Dispersés au milieu des bagages, recado, selles, jergas, caronas, caronillos, cinchas, cojinillos, ponchos et sobre-puestos (3), outre trois paires de bolas, trois lazos, trois couteaux de chasse et trois fusils», se trouvent des vivres de tout genre.

Note 3: Les articles compris dans le harnachement d'un cheval de gaucho forment un curieux catalogue. Sous le nom général de «recado» ou selle, nous avons: 1º Le caronillo, peau de mouton placée directement sur le dos du cheval; 2º la jerga primera, morceau de tapis d'environ 1 mètre carré, déposé sur le caronillo; 3º la jerga secunda, morceau plus petit, de la même étoffe, étendu sur la partie inférieure de la jerga primera; 4º la carona de vaca, environ 1 mètre carré de cuir de vache non tanné étendu sur les tapis; 5º la carona de suela, morceau de même grandeur de cuir tanné ornementé avec des estampages; 6º le recado proprement dit, qui est la charpente de la selle, rembourrée de paille et couverte de cuir estampé; 7º la cincha, ou sangle, faite d'une épaisse bande de cuir cru, et serrée, non par des bandes, mais par des anneaux de fer au travers desquels passe la courroie qui sert à la tirer; le corrion. La cincha s'étend par-dessus la selle et embrasse tous les articles déjà mentionnés; 8º Le cojinillo, appelé quelquefois pellon, qui est un drap de laine, noir ou blanc, recouvrant le tout et recouvert lui-même par le sobre-puesto; 9º le sobre-puesto, petit morceau de tapis ou de peau de loup étalé sur le cojinillo; 10º la sobre-cincha, courroie resserrant le tout et attachée par une boucle. En outre, il y a le chapendo, bande d'argent qui traverse le front du cheval; le fiador ou bricole très-ornée autour de son cou, et le pretal, brillante ceinture argentée qui est de proportions colossales et passe devant sa poitrine. En ajoutant les étriers, on aura l'équipement complet de la monture d'un gaucho.

Malgré cette abondance, la joie ne règne pas dans le camp; bien que les voyageurs soient affamés, l'odeur de la viande rôtie et l'arôme de la yerba ne les égayent pas; tous les trois ont le cœur rempli de noires pensées.
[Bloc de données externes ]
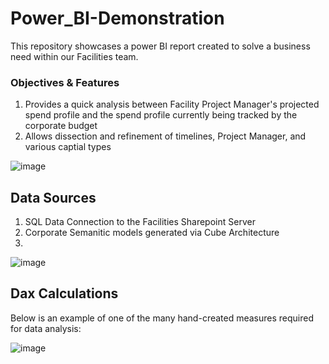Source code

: # Power_BI-Demonstration
This repository showcases a power BI report created to solve a business need within our Facilities team.

### Objectives & Features
1) Provides a quick analysis between Facility Project Manager's projected spend profile and the spend profile currently being tracked by the corporate budget
2) Allows dissection and refinement of timelines, Project Manager, and various captial types

![image](https://github.com/user-attachments/assets/24d83b13-f040-4094-92a4-74fb2726df2d)

## Data Sources
1) SQL Data Connection to the Facilities Sharepoint Server
2) Corporate Semanitic models generated via Cube Architecture
3) 
![image](https://github.com/user-attachments/assets/cb6f5ff9-05ca-48d1-81a6-af5be142fcaf)

## Dax Calculations
Below is an example of one of the many hand-created measures required for data analysis:

![image](https://github.com/user-attachments/assets/0bc39df3-ac51-4c11-85a2-5c1fe0856377)
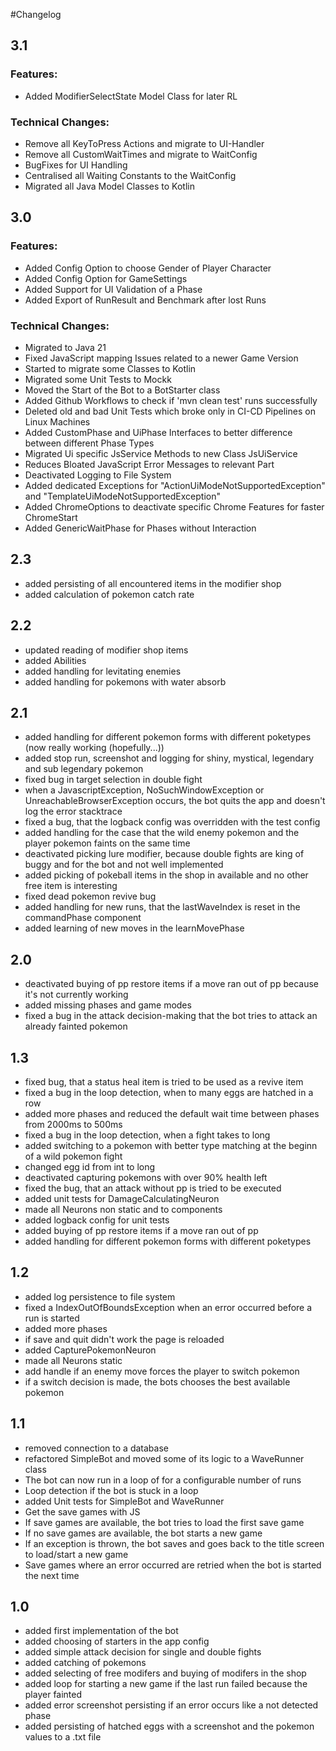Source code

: #Changelog

## 3.1
### Features:
- Added ModifierSelectState Model Class for later RL
### Technical Changes:
- Remove all KeyToPress Actions and migrate to UI-Handler
- Remove all CustomWaitTimes and migrate to WaitConfig
- BugFixes for UI Handling
- Centralised all Waiting Constants to the WaitConfig
- Migrated all Java Model Classes to Kotlin

## 3.0
### Features:
- Added Config Option to choose Gender of Player Character
- Added Config Option for GameSettings
- Added Support for UI Validation of a Phase
- Added Export of RunResult and Benchmark after lost Runs
### Technical Changes:
- Migrated to Java 21
- Fixed JavaScript mapping Issues related to a newer Game Version
- Started to migrate some Classes to Kotlin
- Migrated some Unit Tests to Mockk
- Moved the Start of the Bot to a BotStarter class
- Added Github Workflows to check if 'mvn clean test' runs successfully
- Deleted old and bad Unit Tests which broke only in CI-CD Pipelines on Linux Machines
- Added CustomPhase and UiPhase Interfaces to better difference between different Phase Types
- Migrated Ui specific JsService Methods to new Class JsUiService
- Reduces Bloated JavaScript Error Messages to relevant Part
- Deactivated Logging to File System
- Added dedicated Exceptions for "ActionUiModeNotSupportedException" and "TemplateUiModeNotSupportedException"
- Added ChromeOptions to deactivate specific Chrome Features for faster ChromeStart
- Added GenericWaitPhase for Phases without Interaction

## 2.3
- added persisting of all encountered items in the modifier shop
- added calculation of pokemon catch rate

## 2.2
- updated reading of modifier shop items
- added Abilities
- added handling for levitating enemies
- added handling for pokemons with water absorb

## 2.1
- added handling for different pokemon forms with different poketypes (now really working (hopefully...))
- added stop run, screenshot and logging for shiny, mystical, legendary and sub legendary pokemon
- fixed bug in target selection in double fight
- when a JavascriptException, NoSuchWindowException or UnreachableBrowserException occurs, the bot quits the app and doesn't log the error stacktrace
- fixed a bug, that the logback config was overridden with the test config
- added handling for the case that the wild enemy pokemon and the player pokemon faints on the same time
- deactivated picking lure modifier, because double fights are king of buggy and for the bot and not well implemented
- added picking of pokeball items in the shop in available and no other free item is interesting
- fixed dead pokemon revive bug
- added handling for new runs, that the lastWaveIndex is reset in the commandPhase component
- added learning of new moves in the learnMovePhase

## 2.0
- deactivated buying of pp restore items if a move ran out of pp because it's not currently working
- added missing phases and game modes
- fixed a bug in the attack decision-making that the bot tries to attack an already fainted pokemon

## 1.3
- fixed bug, that a status heal item is tried to be used as a revive item
- fixed a bug in the loop detection, when to many eggs are hatched in a row
- added more phases and reduced the default wait time between phases from 2000ms to 500ms
- fixed a bug in the loop detection, when a fight takes to long
- added switching to a pokemon with better type matching at the beginn of a wild pokemon fight
- changed egg id from int to long
- deactivated capturing pokemons with over 90% health left
- fixed the bug, that an attack without pp is tried to be executed
- added unit tests for DamageCalculatingNeuron
- made all Neurons non static and to components
- added logback config for unit tests
- added buying of pp restore items if a move ran out of pp
- added handling for different pokemon forms with different poketypes

## 1.2
- added log persistence to file system
- fixed a IndexOutOfBoundsException when an error occurred before a run is started
- added more phases
- if save and quit didn't work the page is reloaded
- added CapturePokemonNeuron
- made all Neurons static
- add handle if an enemy move forces the player to switch pokemon
- if a switch decision is made, the bots chooses the best available pokemon

## 1.1
- removed connection to a database
- refactored SimpleBot and moved some of its logic to a WaveRunner class
- The bot can now run in a loop of for a configurable number of runs
- Loop detection if the bot is stuck in a loop
- added Unit tests for SimpleBot and WaveRunner
- Get the save games with JS
- If save games are available, the bot tries to load the first save game
- If no save games are available, the bot starts a new game
- If an exception is thrown, the bot saves and goes back to the title screen to load/start a new game
- Save games where an error occurred are retried when the bot is started the next time

## 1.0
- added first implementation of the bot
- added choosing of starters in the app config
- added simple attack decision for single and double fights
- added catching of pokemons
- added selecting of free modifers and buying of modifers in the shop
- added loop for starting a new game if the last run failed because the player fainted
- added error screenshot persisting if an error occurs like a not detected phase
- added persisting of hatched eggs with a screenshot and the pokemon values to a .txt file
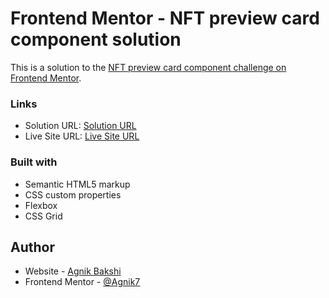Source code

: # Frontend Mentor - NFT preview card component solution

This is a solution to the [NFT preview card component challenge on Frontend Mentor](https://www.frontendmentor.io/challenges/nft-preview-card-component-SbdUL_w0U).

### Links

- Solution URL: [Solution URL](https://www.frontendmentor.io/solutions/responsive-nft-preview-card-component-using-html5-and-css3-HcXBE5Sgkj)
- Live Site URL: [Live Site URL](https://agnik7.github.io/nft-card-component-frontend-mentor/)

### Built with

- Semantic HTML5 markup
- CSS custom properties
- Flexbox
- CSS Grid



## Author

- Website - [Agnik Bakshi](https://agnik-bakshi-portfolio.netlify.app/)
- Frontend Mentor - [@Agnik7](https://www.frontendmentor.io/profile/Agnik7)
Leur expédition n'est ni un divertissement, ni une promenade, ni une chasse. Ils poursuivent des assassins et des ravisseurs, ils ont hâte de continuer à les suivre. Aussi leur déjeuner est-il bientôt expédié. Les deux jeunes gens sont déjà debout, le pied sur l'étrier. Que fait donc le gaucho, son repas fini? Quelle raison pouvait-il avoir de s'attarder auprès du bivouac?